A scene in Blackadder goes Forth has Captain Edmund Blackadder setting the stage for World War One: https://www.youtube.com/watch?v=tGxAYeeyoIc
Edmund: Do you mean “How did the war start?”
George: The war started because of the vile Hun and his villainous empire- building.
Edmund: George, the British Empire at present covers a quarter of the globe, while the German Empire consists of a small sausage factory in Tanganyika. I hardly think that we can be entirely absolved of blame on the imperialistic front.
George: Oh, no, sir, absolutely not. (aside, to Baldick) Mad as a bicycle!
Baldrick: I heard that it started when a bloke called Archie Duke shot an ostrich ’cause he was hungry.
Edmund: I think you mean it started when the Archduke of Austro-Hungary got shot.
Baldrick: Nah, there was definitely an ostrich involved, sir.
Edmund: Well, possibly. But the real reason for the whole thing was that it was too much effort not to have a war.
George: By Gum this is interesting; I always loved history — The Battle of Hastings, Henry VIII and his six knives, all that.
Edmund: You see, Baldrick, in order to prevent war in Europe, two superblocs developed: us, the French and the Russians on one side; and the Germans and Austro-Hungary on the other. The idea was to have two vast opposing armies, each acting as the other’s deterrent. That way there could never be a war.
Baldrick: But this is a sort of a war, isn’t it, sir?
Edmund: Yes, that’s right.
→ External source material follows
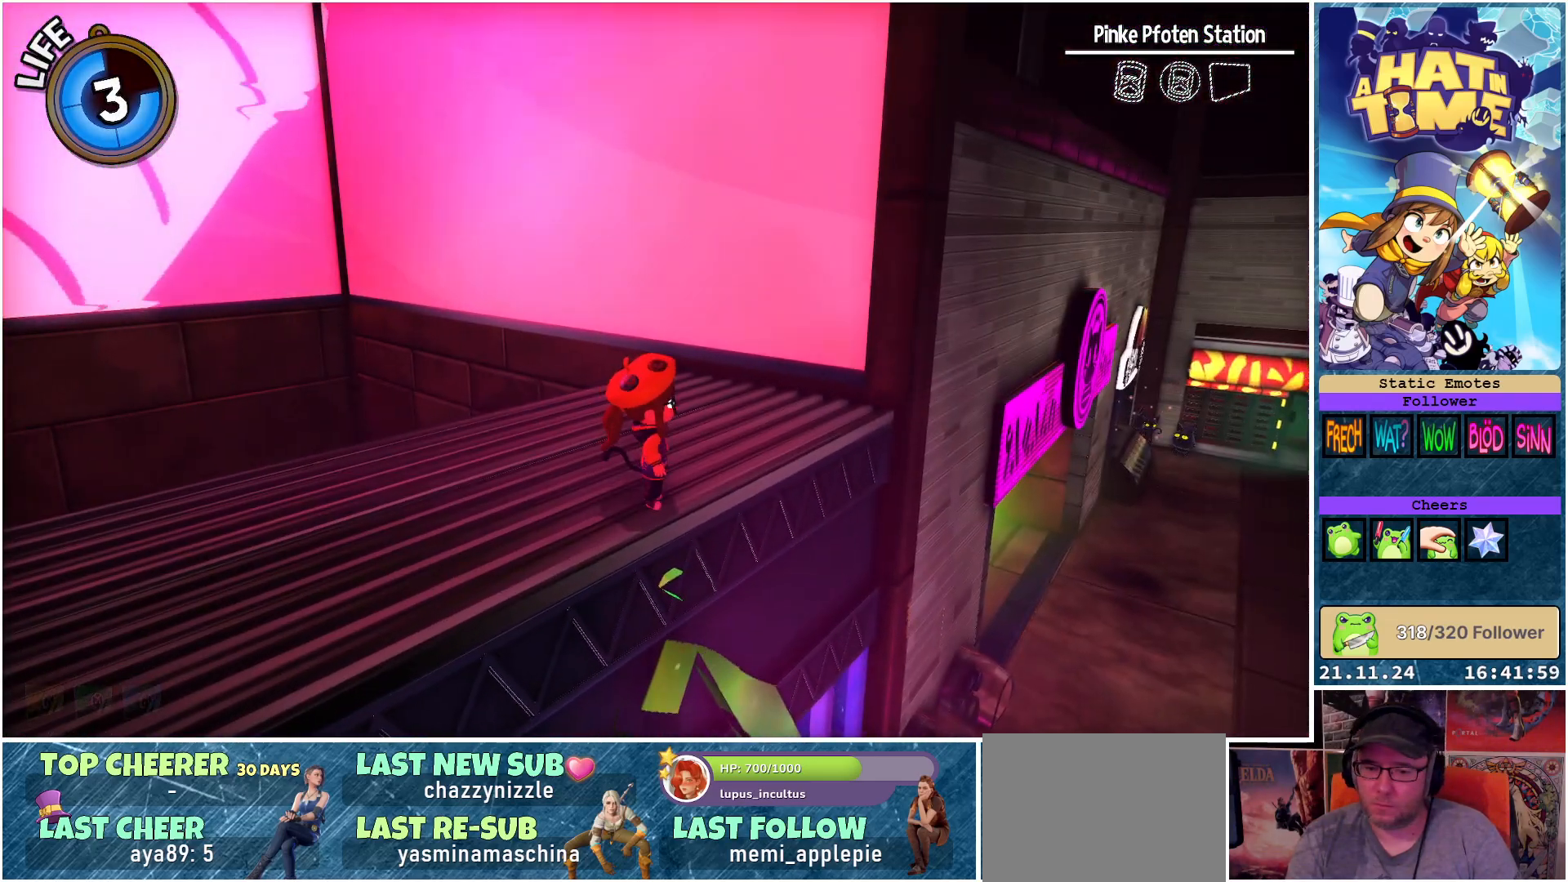
{"buttons": [], "left_stick": "center", "right_stick": "center", "events": [[300, "left_stick", "center"], [500, "right_stick", "center"]]}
You see, there was a tiny flaw in the plan.
George: What was that, sir?
Edmund: It was bollocks.
This explanation doesn't sit well with me - given that Blackadder goes Forth was made in the late-1980s, before the fall of the Soviet Union, it comes across as the show's scriptwriters giving us an allegory on Mutual-Assured Destruction, and their personal concerns that we'd eventually face nuclear Armageddon; I thought that the idea of deterrent through massive retaliation only came about during the 1950s - so if that was the case then it couldn't possibly be the strategy of the early 20th century.
From what I remember from history class I thought the state of Europe immediately preceding WW1 was not a contrived state of affairs, but the natural consequence of developed nations' designs of empire and a constant military build-up to prepare for the eventuality of war, and not as a means to prevent it.